= PROMPT =
Return the lines below that contain the word "Мбит".

= EXTRACTED RECORDS =
------------------------------------------------

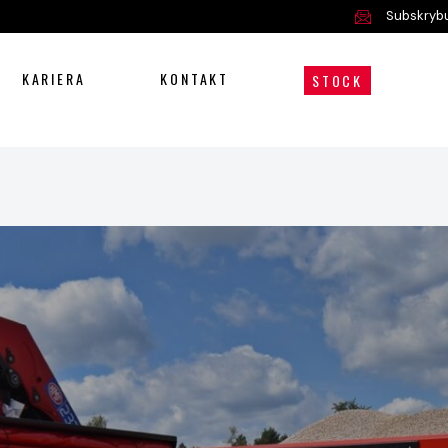
Subskrybu
KARIERA
KONTAKT
STOCK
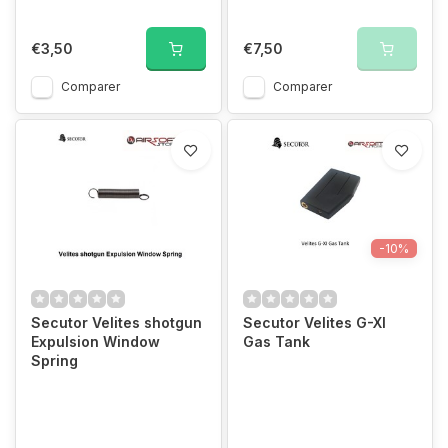
€3,50
€7,50
Comparer
Comparer
-10%
Secutor Velites shotgun
Secutor Velites G-XI
Expulsion Window
Gas Tank
Spring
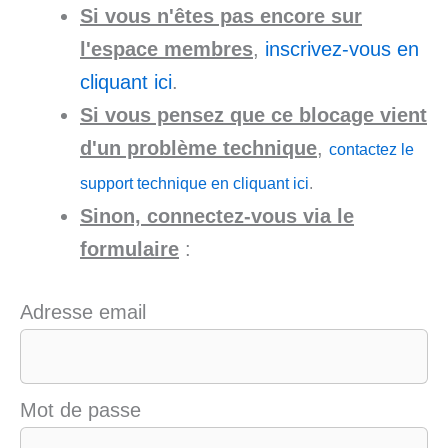
Si vous n'êtes pas encore sur
l'espace membres
,
inscrivez-vous en
cliquant ici
.
Si vous pensez que ce blocage vient
d'un problème technique
,
contactez le
support technique en cliquant ici
.
Sinon, connectez-vous via le
formulaire
:
Adresse email
Mot de passe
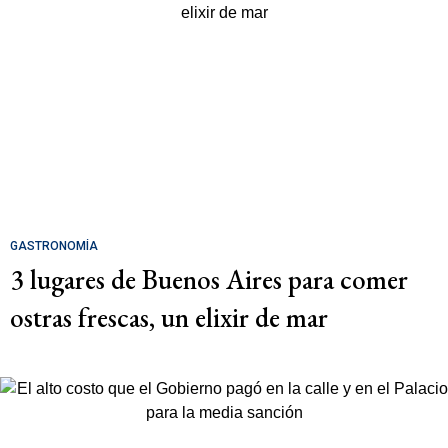
GASTRONOMÍA
3 lugares de Buenos Aires para comer
ostras frescas, un elixir de mar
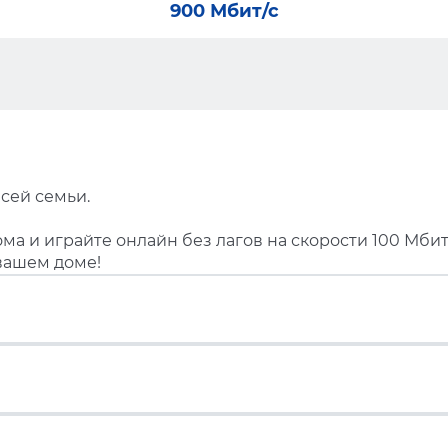
900 Мбит/с
сей семьи.
ма и играйте онлайн без лагов на скорости 100 Мбит
вашем доме!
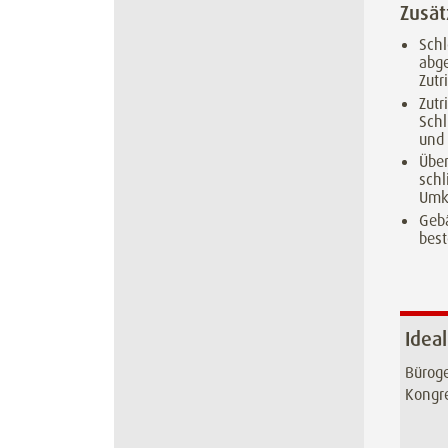
Zusät
Schl
abg
Zutri
Zutr
Sch
und
Über
schl
Umk
Geb
bes
Ideal
Büroge
Kongr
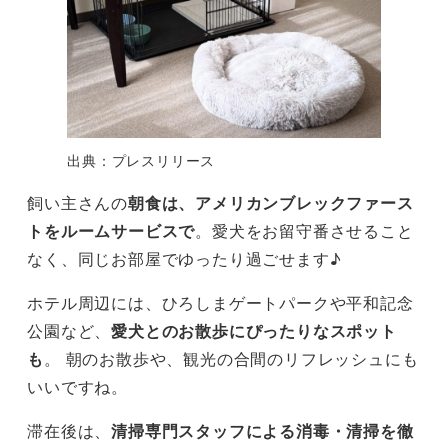
出典：プレスリリース
飼い主さんの
朝食は、アメリカンブレックファース
トをルームサービスで
。愛犬をお留守番させること
なく、同じお部屋でゆったり過ごせます♪
ホテル周辺には、ひろしまゲートパークや平和記念
公園など、
愛犬とのお散歩にぴったりなスポット
も
。 朝のお散歩や、観光の合間のリフレッシュにも
いいですね。
滞在後は、
清掃専門スタッフによる消毒・清掃を徹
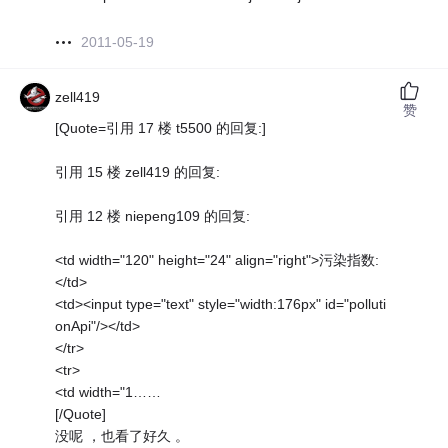
2011-05-19
zell419
赞
[Quote=引用 17 楼 t5500 的回复:]
引用 15 楼 zell419 的回复:
引用 12 楼 niepeng109 的回复:
<td width="120" height="24" align="right">污染指数:
</td>
<td><input type="text" style="width:176px" id="polluti
onApi"/></td>
</tr>
<tr>
<td width="1……
[/Quote]
没呢 ，也看了好久 。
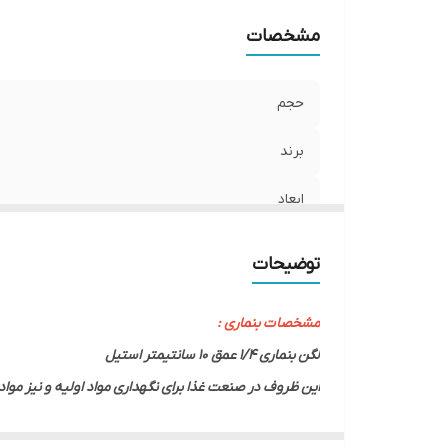
مشخصات
حجم
برند
ابعاد
توضیحات
مشخصات بنماری :
لگن بنماری 1/4 عمق 10 سانتیمتر استیل
این ظروف در صنعت غذا برای نگهداری مواد اولیه و نیز مواد
طور مرسوم این ظروف از جنس فولاد ضد زنگ یا استنلس است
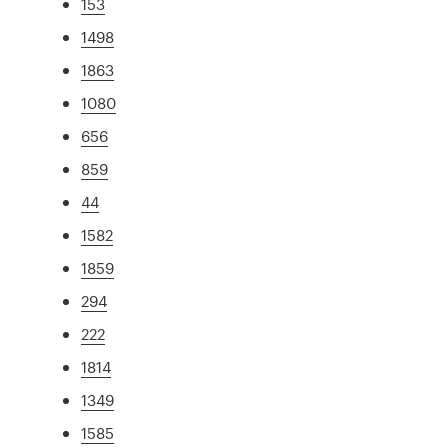
153
1498
1863
1080
656
859
44
1582
1859
294
222
1814
1349
1585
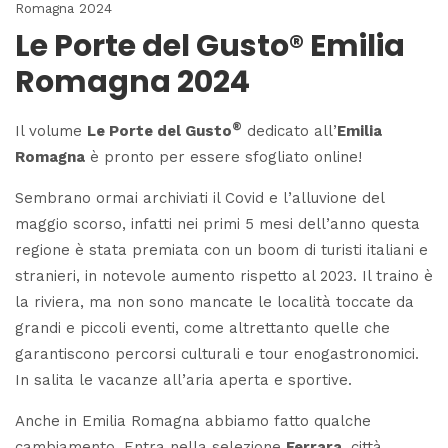
Romagna 2024
Le Porte del Gusto® Emilia
Romagna 2024
®
Il volume
Le Porte del Gusto
dedicato all’
Emilia
Romagna
è pronto per essere sfogliato online!
Sembrano ormai archiviati il Covid e l’alluvione del
maggio scorso, infatti nei primi 5 mesi dell’anno questa
regione è stata premiata con un boom di turisti italiani e
stranieri, in notevole aumento rispetto al 2023. Il traino è
la riviera, ma non sono mancate le località toccate da
grandi e piccoli eventi, come altrettanto quelle che
garantiscono percorsi culturali e tour enogastronomici.
In salita le vacanze all’aria aperta e sportive.
Anche in Emilia Romagna abbiamo fatto qualche
cambiamento. Entra nella selezione
Ferrara
, città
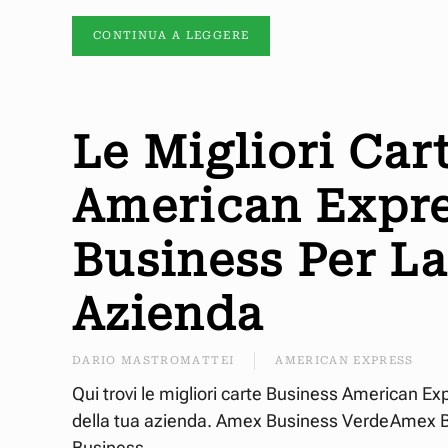
CONTINUA A LEGGERE
Le Migliori Car
American Expr
Business Per L
Azienda
DARIO MASTROMATTEI
AMERICAN EXPRESS
Qui trovi le migliori carte Business American Ex
della tua azienda. Amex Business VerdeAmex
Business...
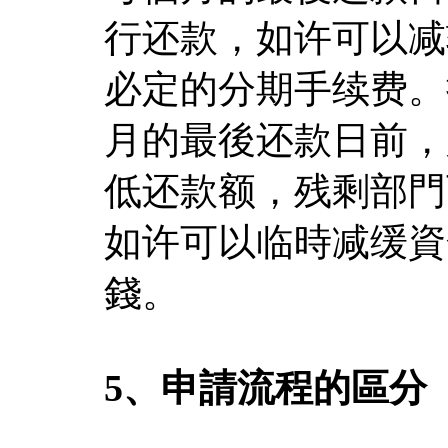
行还款，如许可以减
必定的分期手续费。
月的最後还款日前，
低还款额，残剩部門
如许可以临時减缓資
錢。
5、申請流程的區分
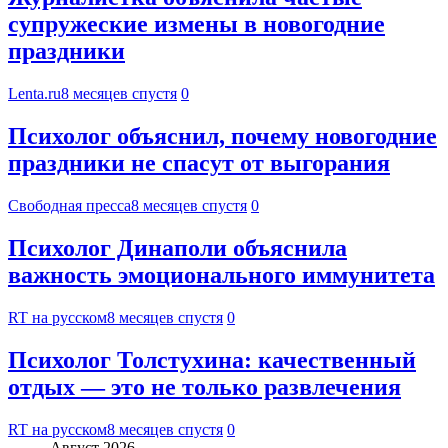
супружеские измены в новогодние
праздники
Lenta.ru
8 месяцев спустя
0
Психолог объяснил, почему новогодние
праздники не спасут от выгорания
Свободная пресса
8 месяцев спустя
0
Психолог Динаполи объяснила
важность эмоционального иммунитета
RT на русском
8 месяцев спустя
0
Психолог Толстухина: качественный
отдых — это не только развлечения
RT на русском
8 месяцев спустя
0
Август 2026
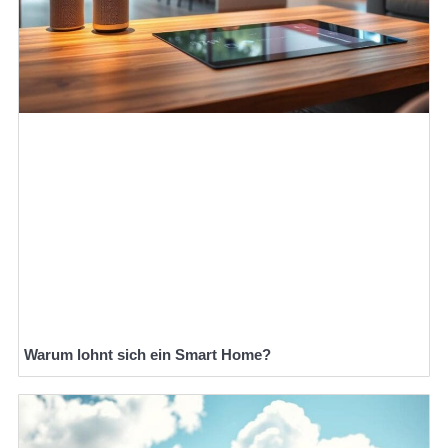
Warum lohnt sich ein Smart Home?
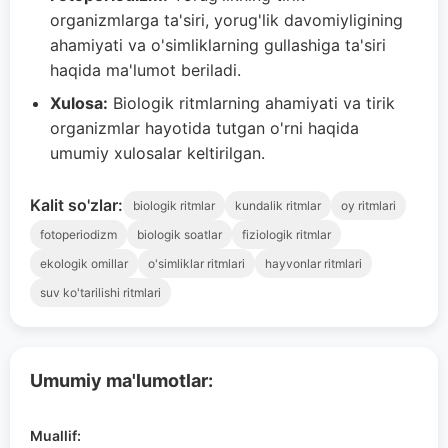
organizmlarga ta'siri, yorug'lik davomiyligining
ahamiyati va o'simliklarning gullashiga ta'siri
haqida ma'lumot beriladi.
Xulosa:
Biologik ritmlarning ahamiyati va tirik
organizmlar hayotida tutgan o'rni haqida
umumiy xulosalar keltirilgan.
Kalit so'zlar:
biologik ritmlar
kundalik ritmlar
oy ritmlari
fotoperiodizm
biologik soatlar
fiziologik ritmlar
ekologik omillar
o'simliklar ritmlari
hayvonlar ritmlari
suv ko'tarilishi ritmlari
Umumiy ma'lumotlar:
Muallif:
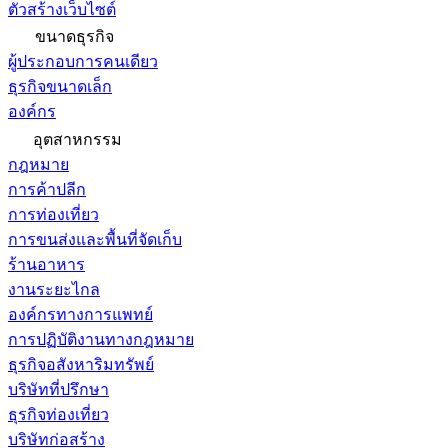
ตัวสร้างเว็บไซต์
ขนาดธุรกิจ
ผู้ประกอบการคนเดียว
ธุรกิจขนาดเล็ก
องค์กร
อุตสาหกรรม
กฎหมาย
การค้าปลีก
การท่องเที่ยว
การขนส่งและพื้นที่จัดเก็บ
ร้านอาหาร
งานระยะไกล
องค์กรทางการแพทย์
การปฏิบัติงานทางกฎหมาย
ธุรกิจอสังหาริมทรัพย์
บริษัทที่ปรึกษา
ธุรกิจท่องเที่ยว
บริษัทก่อสร้าง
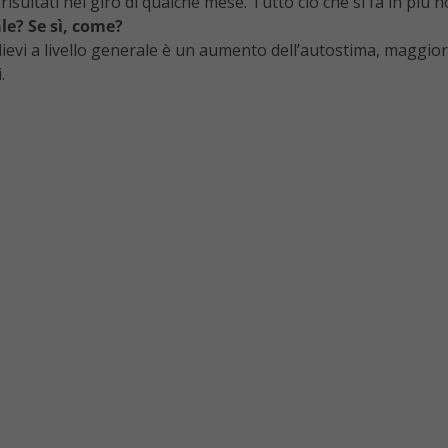
i risultati nel giro di qualche mese. Tutto ciò che si fa in pi
ale? Se sì, come?
lievi a livello generale è un aumento dell’autostima, maggiore
.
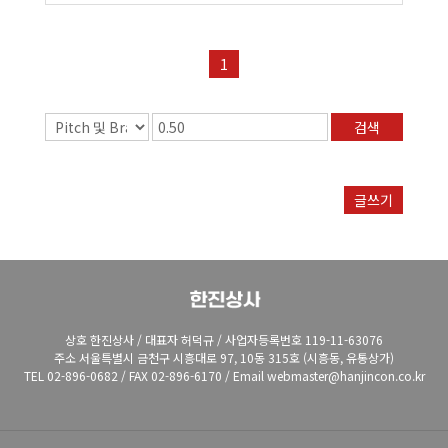
1
검색
글쓰기
상호 한진상사 / 대표자 허덕규 / 사업자등록번호 119-11-63076
주소 서울특별시 금천구 시흥대로 97, 10동 315호 (시흥동, 유통상가)
TEL 02-896-0682 / FAX 02-896-6170 / Email webmaster@hanjincon.co.kr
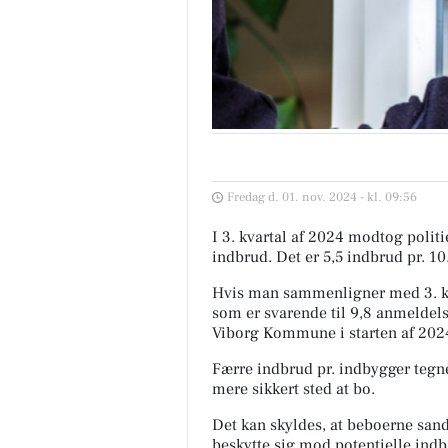
Fredag d. 01. nov. 2024 - kl. 09:56
I 3. kvartal af 2024 modtog poli
indbrud. Det er 5,5 indbrud pr. 1
Hvis man sammenligner med 3. kv
som er svarende til 9,8 anmeldels
Viborg Kommune i starten af 2024
Færre indbrud pr. indbygger tegne
mere sikkert sted at bo.
Det kan skyldes, at beboerne sands
beskytte sig mod potentielle indb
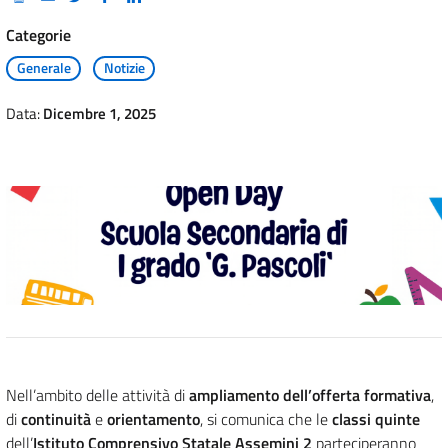
Categorie
Generale
Notizie
Data:
Dicembre 1, 2025
Nell’ambito delle attività di
ampliamento dell’offerta formativa
,
di
continuità
e
orientamento
, si comunica che le
classi quinte
dell’
Istituto Comprensivo Statale Assemini 2
parteciperanno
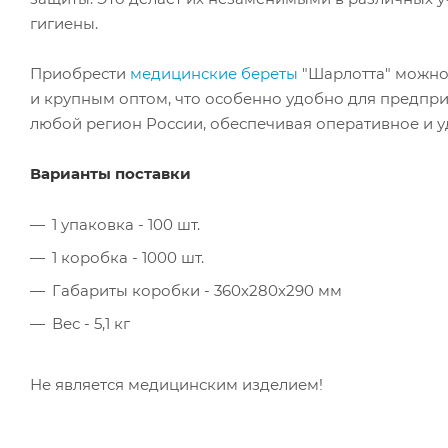
гигиены.
Приобрести
медицинские береты
"Шарлотта" можно 
и крупным оптом, что особенно удобно для предпри
любой регион России, обеспечивая оперативное и у
Варианты поставки
1 упаковка - 100 шт.
1 коробка - 1000 шт.
Габариты коробки - 360х280х290 мм
Вес - 5,1 кг
Не является медицинским изделием!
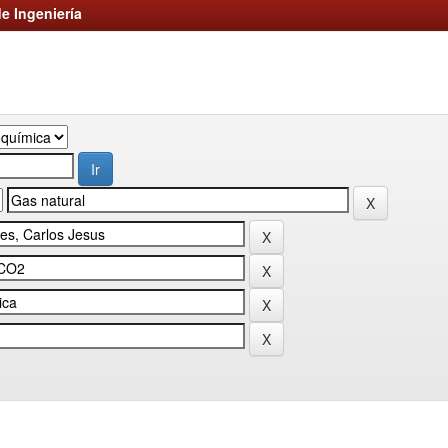
e Ingeniería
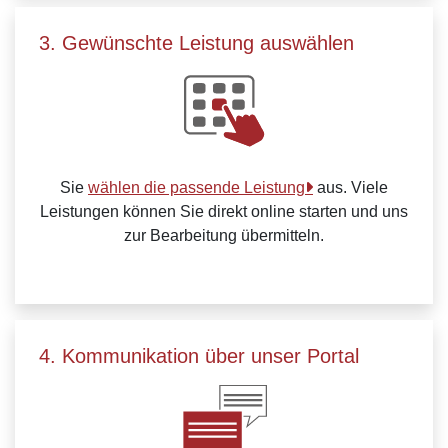
3. Gewünschte Leistung auswählen
Sie
wählen die passende Leistung
aus. Viele
Leistungen können Sie direkt online starten und uns
zur Bearbeitung übermitteln.
4. Kommunikation über unser Portal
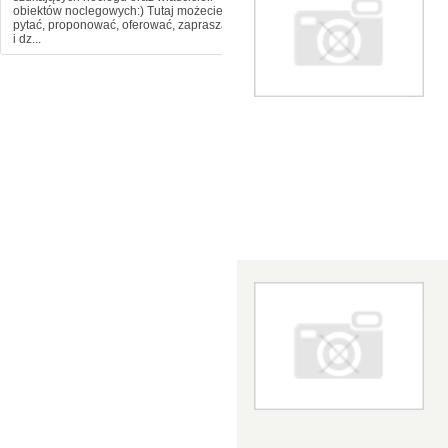
obiektów noclegowych:) Tutaj możecie
pytać, proponować, oferować, zapraszać
i dz...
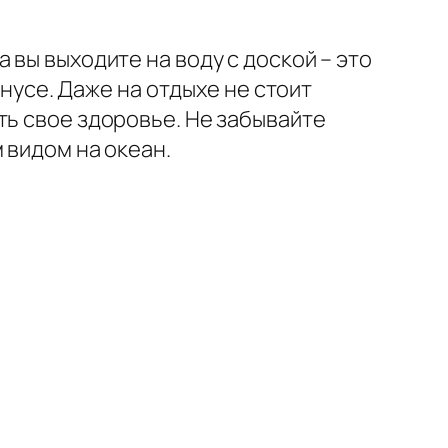
 вы выходите на воду с доской – это
онусе. Даже на отдыхе не стоит
ть свое здоровье. Не забывайте
 видом на океан.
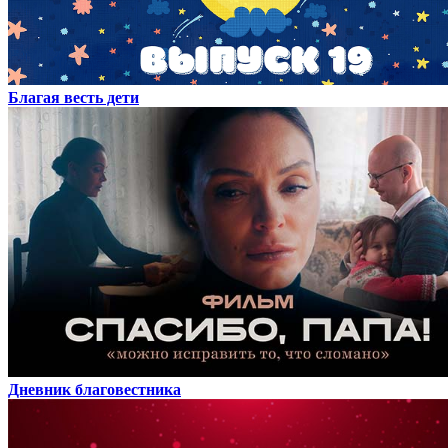
Благая весть дети
Дневник благовестника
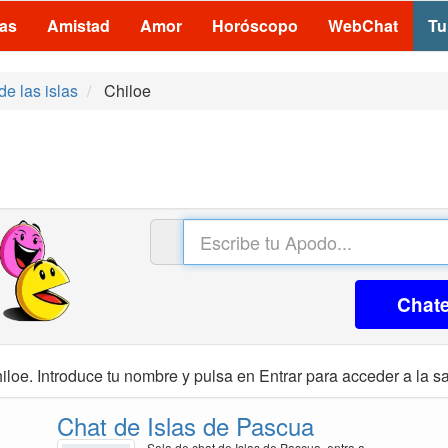
las
Amistad
Amor
Horóscopo
WebChat
Tu
e las islas
Chiloe
Chat
iloe. Introduce tu nombre y pulsa en Entrar para acceder a la sa
Chat de Islas de Pascua
Sala de chat de Islas de Pascua, entra a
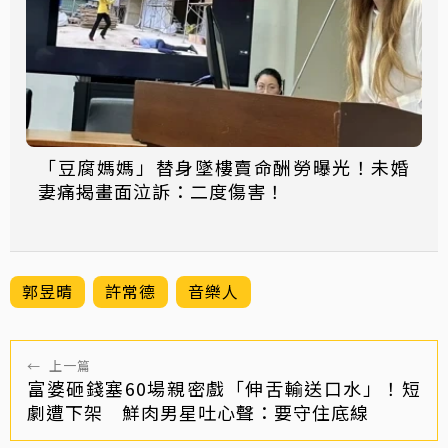
「豆腐媽媽」替身墜樓賣命酬勞曝光！未婚
妻痛揭畫面泣訴：二度傷害！
郭昱晴
許常德
音樂人
←
上一篇
富婆砸錢塞60場親密戲「伸舌輸送口水」！短
劇遭下架 鮮肉男星吐心聲：要守住底線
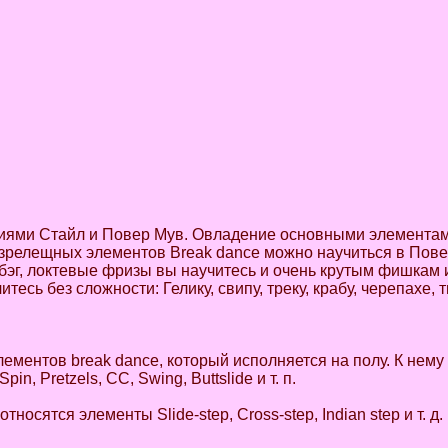
иями Стайл и Повер Мув. Овладение основными элемента
о зрелещных элементов Break dance можно научиться в Пове
-бэг, локтевые фризы вы научитесь и очень крутым фишкам 
сь без сложности: Гелику, свипу, треку, крабу, черепахе, т
ементов break dance, который исполняется на полу. К нему
in, Pretzels, CC, Swing, Buttslide и т. п.
носятся элементы Slide-step, Cross-step, Indian step и т. д.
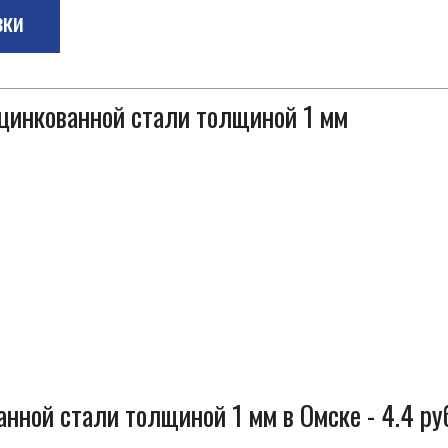
зки
оцинкованной стали толщиной 1 мм
нной стали толщиной 1 мм в Омске - 4.4 ру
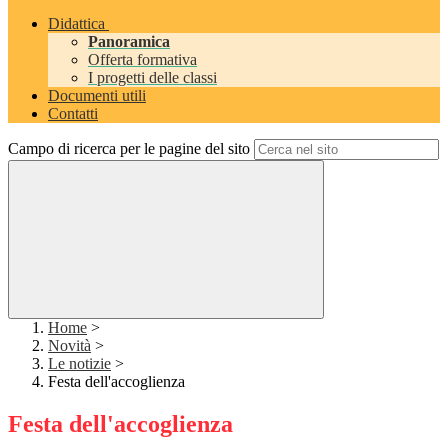
Didattica
Panoramica
Offerta formativa
I progetti delle classi
Documenti utili
Contatti
Campo di ricerca per le pagine del sito
Home
>
Novità
>
Le notizie
>
Festa dell'accoglienza
Festa dell'accoglienza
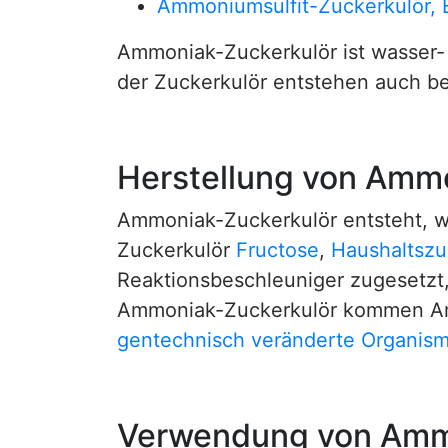
Ammoniumsulfit-Zuckerkulör, 
Ammoniak-Zuckerkulör ist wasser- 
der Zuckerkulör entstehen auch b
Herstellung von Amm
Ammoniak-Zuckerkulör entsteht, we
Zuckerkulör
Fructose
,
Haushaltszu
Reaktionsbeschleuniger zugesetzt, 
Ammoniak-Zuckerkulör kommen Ammo
gentechnisch veränderte Organis
Verwendung von Amm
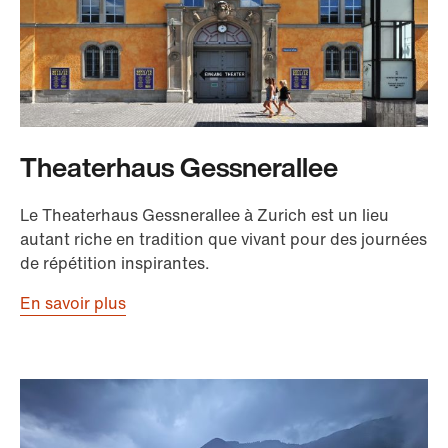
Theaterhaus Gessnerallee
Le Theaterhaus Gessnerallee à Zurich est un lieu
autant riche en tradition que vivant pour des journées
de répétition inspirantes.
En savoir plus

------------------------------------------------

= SOLUTION TO THIS EXERCISE =
900 Мбит/с
ма и играйте онлайн без лагов на скорости 100 Мбит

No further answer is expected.